**About this exercise:**
Could you write out the whole listing exactly as it appears?

**Listed entries:**
+++++
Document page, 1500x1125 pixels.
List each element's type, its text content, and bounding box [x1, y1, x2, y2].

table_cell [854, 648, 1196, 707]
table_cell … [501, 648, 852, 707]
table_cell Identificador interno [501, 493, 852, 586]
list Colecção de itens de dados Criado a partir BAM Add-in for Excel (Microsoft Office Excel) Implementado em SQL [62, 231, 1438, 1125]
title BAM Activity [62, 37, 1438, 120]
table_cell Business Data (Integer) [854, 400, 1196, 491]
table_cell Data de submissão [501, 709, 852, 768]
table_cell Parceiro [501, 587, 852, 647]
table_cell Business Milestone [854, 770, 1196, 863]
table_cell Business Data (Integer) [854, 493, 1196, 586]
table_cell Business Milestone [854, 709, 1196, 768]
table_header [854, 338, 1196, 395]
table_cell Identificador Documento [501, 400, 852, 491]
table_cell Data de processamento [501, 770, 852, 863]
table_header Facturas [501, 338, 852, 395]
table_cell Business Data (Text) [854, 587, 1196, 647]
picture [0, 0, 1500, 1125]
+++++
**Output for this exercise:**
Document page, 1500x1125 pixels.
List each element's type, its text content, and bounding box [x1, y1, x2, y2].

table_cell [854, 648, 1196, 707]
table_cell … [501, 648, 852, 707]
table_cell Identificador interno [501, 493, 852, 586]
list Colecção de itens de dados Criado a partir BAM Add-in for Excel (Microsoft Office Excel) Implementado em SQL [62, 231, 1438, 1125]
title BAM Activity [62, 37, 1438, 120]
table_cell Business Data (Integer) [854, 400, 1196, 491]
table_cell Data de submissão [501, 709, 852, 768]
table_cell Parceiro [501, 587, 852, 647]
table_cell Business Milestone [854, 770, 1196, 863]
table_cell Business Data (Integer) [854, 493, 1196, 586]
table_cell Business Milestone [854, 709, 1196, 768]
table_header [854, 338, 1196, 395]
table_cell Identificador Documento [501, 400, 852, 491]
table_cell Data de processamento [501, 770, 852, 863]
table_header Facturas [501, 338, 852, 395]
table_cell Business Data (Text) [854, 587, 1196, 647]
picture [0, 0, 1500, 1125]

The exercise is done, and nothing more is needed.